--- WORK REQUIRED ---
Word for word, write the lines below out again, with no pictures.

--- SOURCE MATERIAL ---
________
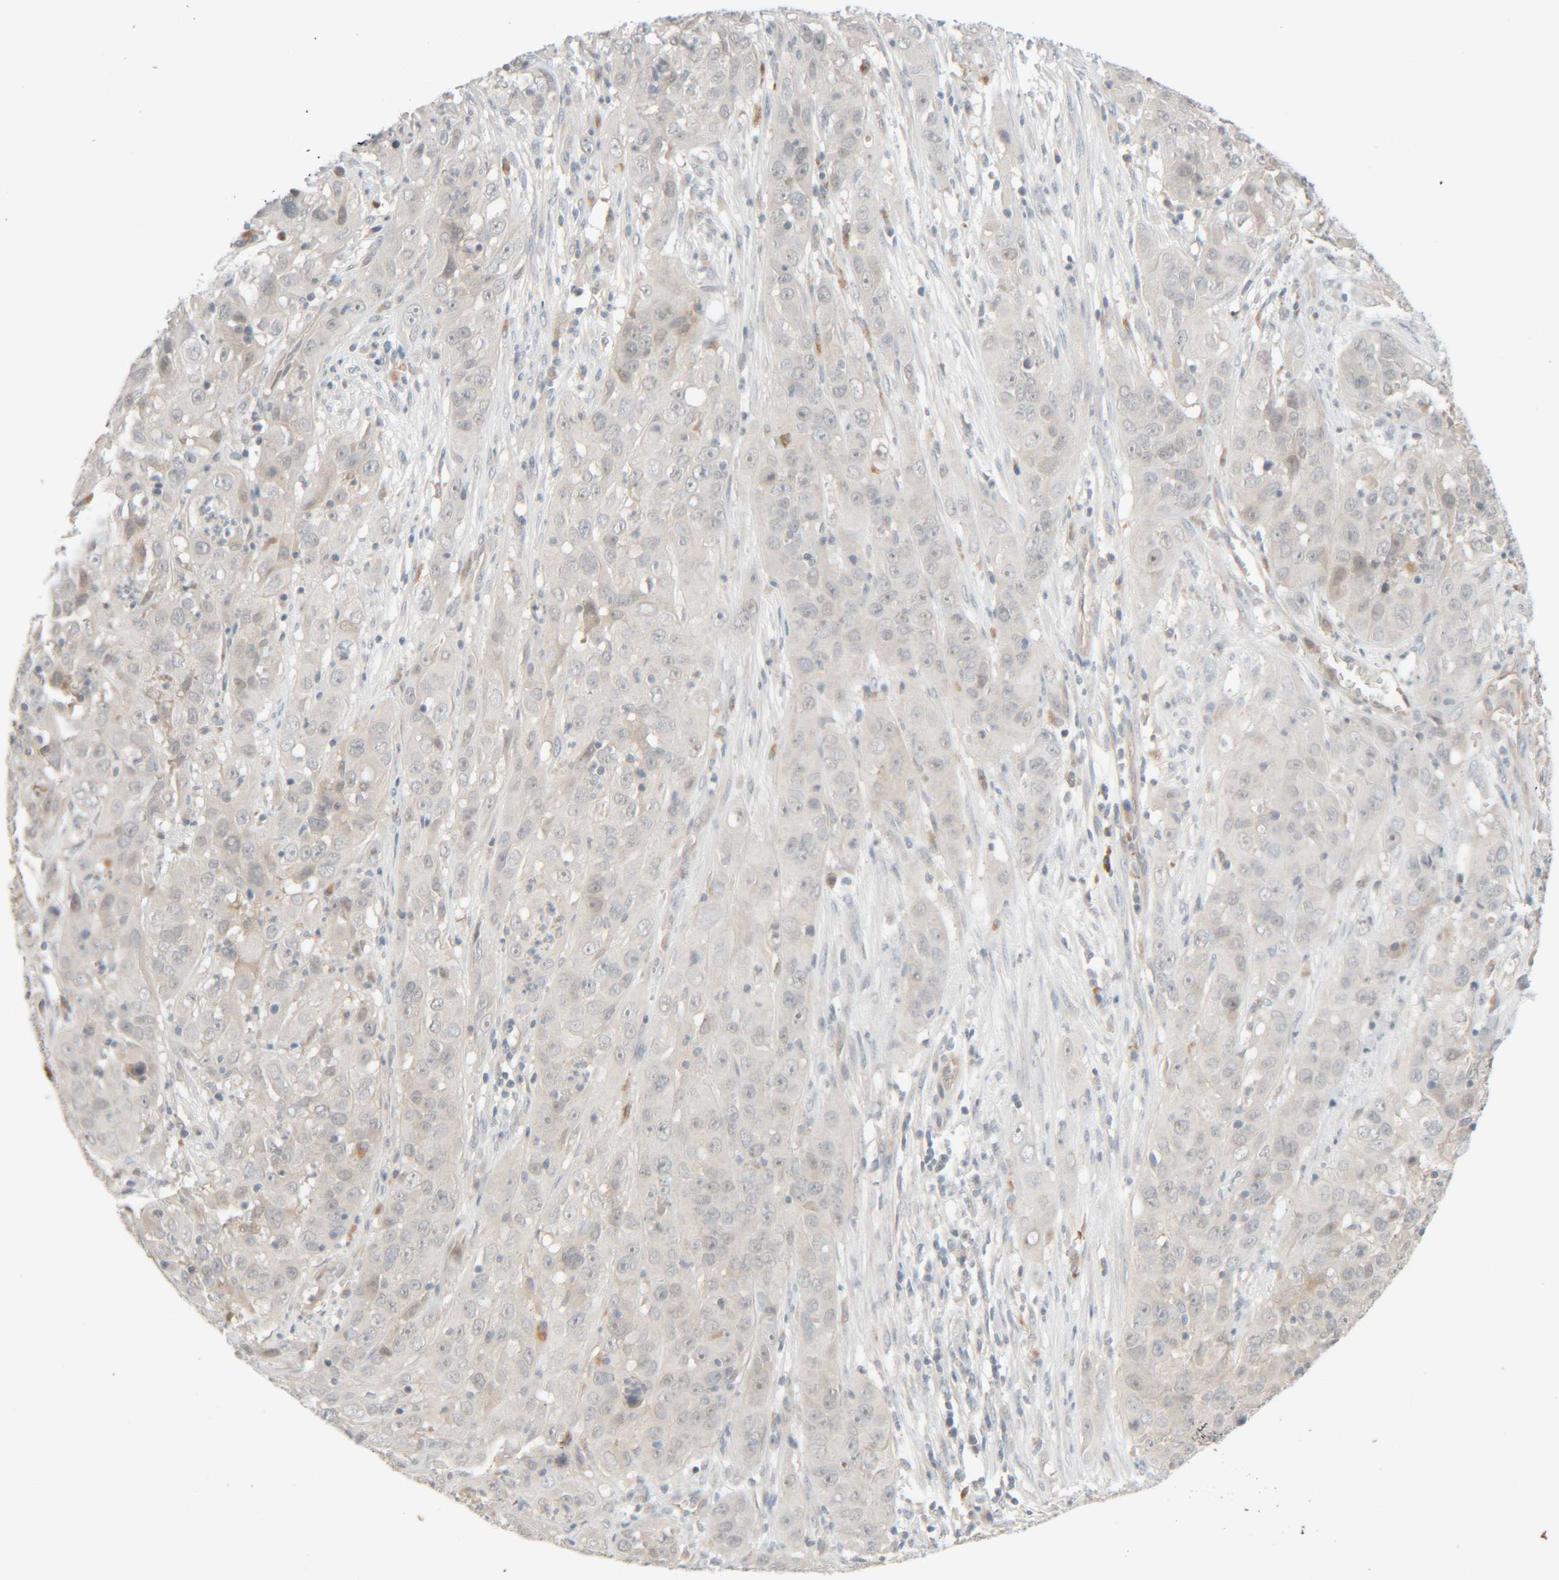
{"staining": {"intensity": "negative", "quantity": "none", "location": "none"}, "tissue": "cervical cancer", "cell_type": "Tumor cells", "image_type": "cancer", "snomed": [{"axis": "morphology", "description": "Squamous cell carcinoma, NOS"}, {"axis": "topography", "description": "Cervix"}], "caption": "IHC micrograph of human squamous cell carcinoma (cervical) stained for a protein (brown), which demonstrates no staining in tumor cells. Nuclei are stained in blue.", "gene": "CHKA", "patient": {"sex": "female", "age": 32}}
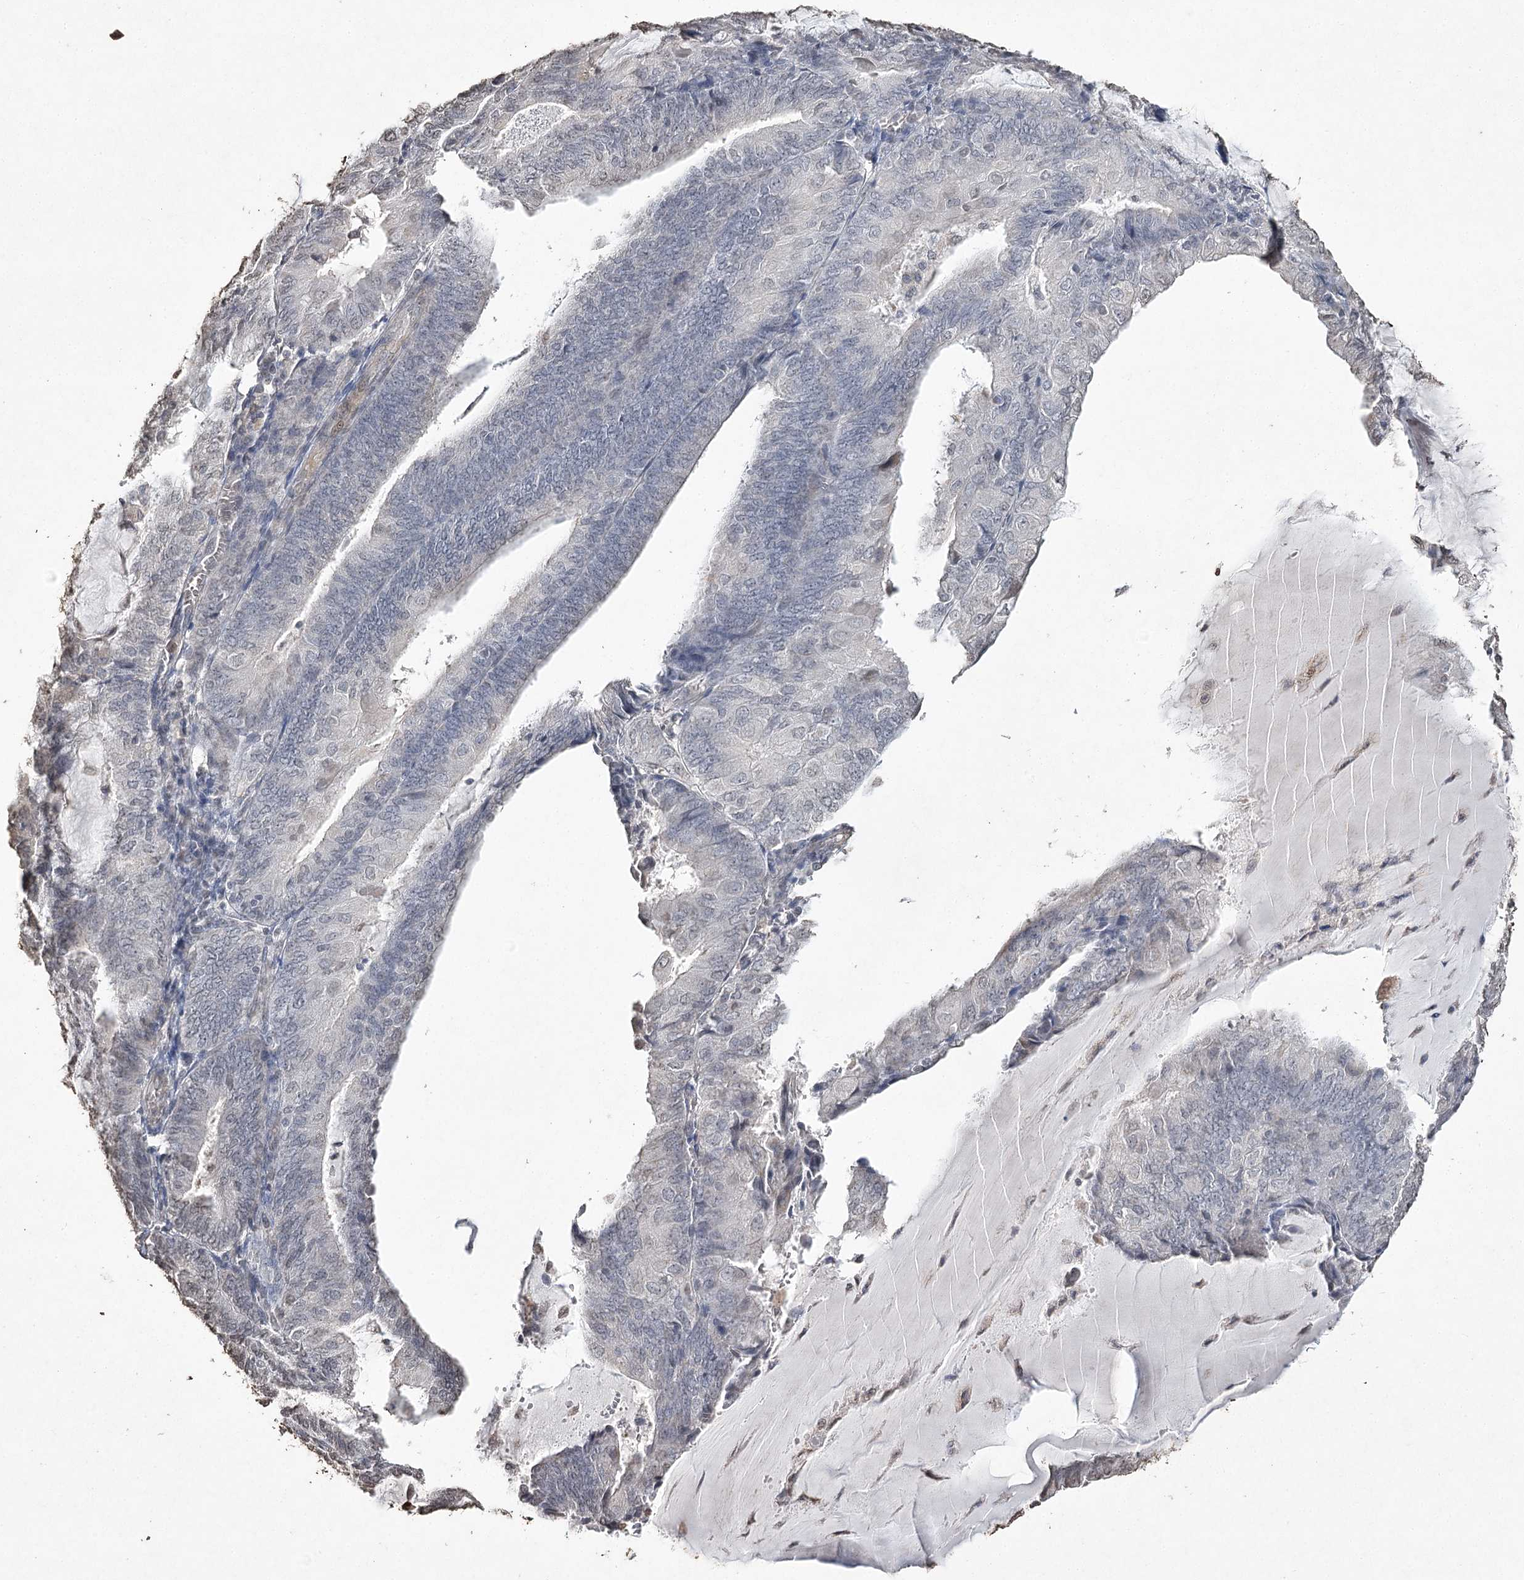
{"staining": {"intensity": "negative", "quantity": "none", "location": "none"}, "tissue": "endometrial cancer", "cell_type": "Tumor cells", "image_type": "cancer", "snomed": [{"axis": "morphology", "description": "Adenocarcinoma, NOS"}, {"axis": "topography", "description": "Endometrium"}], "caption": "The image shows no significant expression in tumor cells of endometrial cancer (adenocarcinoma).", "gene": "DMXL1", "patient": {"sex": "female", "age": 81}}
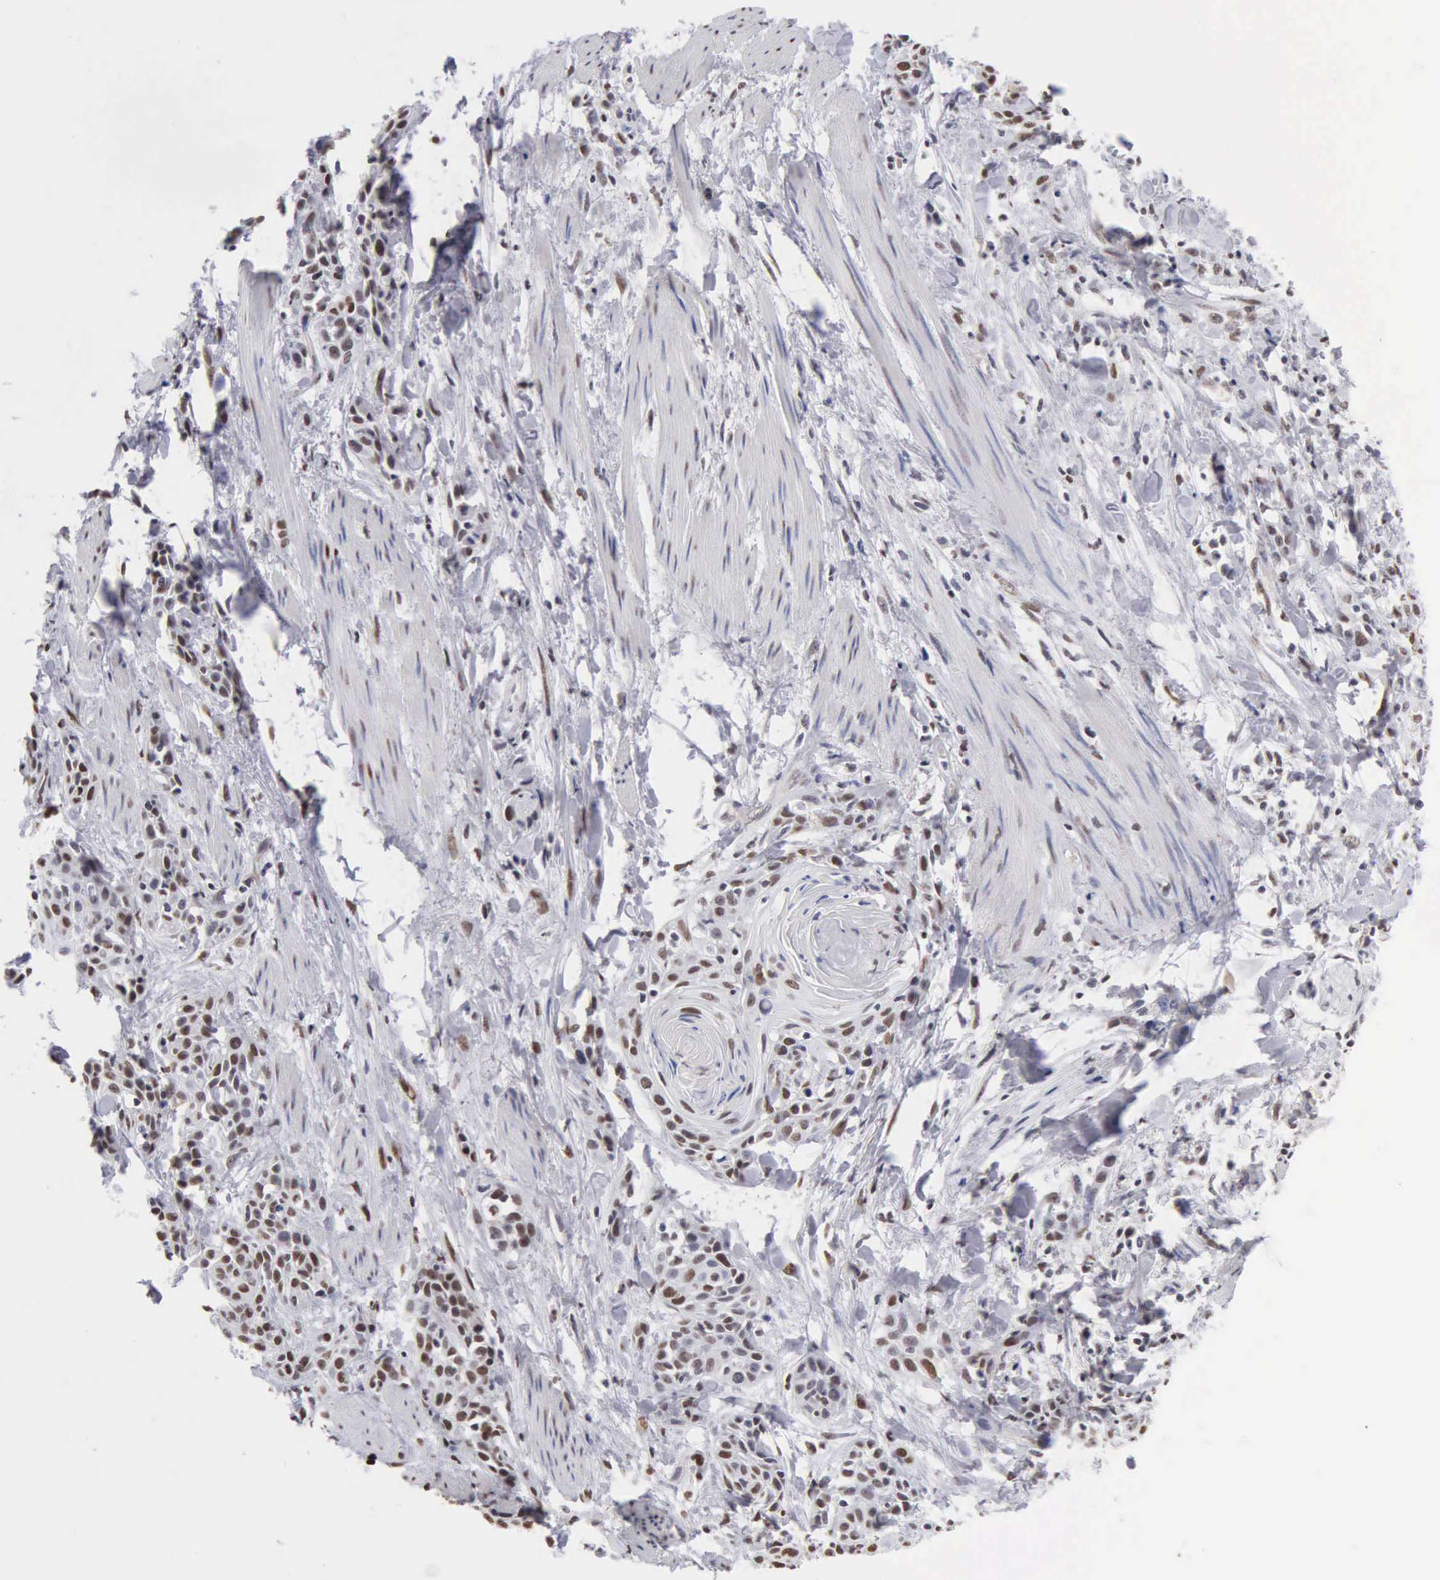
{"staining": {"intensity": "moderate", "quantity": "25%-75%", "location": "nuclear"}, "tissue": "skin cancer", "cell_type": "Tumor cells", "image_type": "cancer", "snomed": [{"axis": "morphology", "description": "Squamous cell carcinoma, NOS"}, {"axis": "topography", "description": "Skin"}, {"axis": "topography", "description": "Anal"}], "caption": "Immunohistochemistry (IHC) image of neoplastic tissue: human squamous cell carcinoma (skin) stained using IHC exhibits medium levels of moderate protein expression localized specifically in the nuclear of tumor cells, appearing as a nuclear brown color.", "gene": "CCNG1", "patient": {"sex": "male", "age": 64}}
________
--- ANSWER TO THIS TASK ---
{"staining": {"intensity": "negative", "quantity": "none", "location": "none"}, "tissue": "cervical cancer", "cell_type": "Tumor cells", "image_type": "cancer", "snomed": [{"axis": "morphology", "description": "Squamous cell carcinoma, NOS"}, {"axis": "topography", "description": "Cervix"}], "caption": "IHC micrograph of human squamous cell carcinoma (cervical) stained for a protein (brown), which demonstrates no staining in tumor cells. Nuclei are stained in blue.", "gene": "CHKA", "patient": {"sex": "female", "age": 32}}
{"staining": {"intensity": "negative", "quantity": "none", "location": "none"}, "tissue": "endometrial cancer", "cell_type": "Tumor cells", "image_type": "cancer", "snomed": [{"axis": "morphology", "description": "Adenocarcinoma, NOS"}, {"axis": "topography", "description": "Endometrium"}], "caption": "The image shows no significant expression in tumor cells of endometrial cancer (adenocarcinoma).", "gene": "DMXL1", "patient": {"sex": "female", "age": 81}}
{"staining": {"intensity": "moderate", "quantity": "25%-75%", "location": "nuclear"}, "tissue": "skin cancer", "cell_type": "Tumor cells", "image_type": "cancer", "snomed": [{"axis": "morphology", "description": "Squamous cell carcinoma, NOS"}, {"axis": "topography", "description": "Skin"}, {"axis": "topography", "description": "Anal"}], "caption": "Immunohistochemistry (IHC) image of neoplastic tissue: human squamous cell carcinoma (skin) stained using IHC exhibits medium levels of moderate protein expression localized specifically in the nuclear of tumor cells, appearing as a nuclear brown color.", "gene": "CCNG1", "patient": {"sex": "male", "age": 64}}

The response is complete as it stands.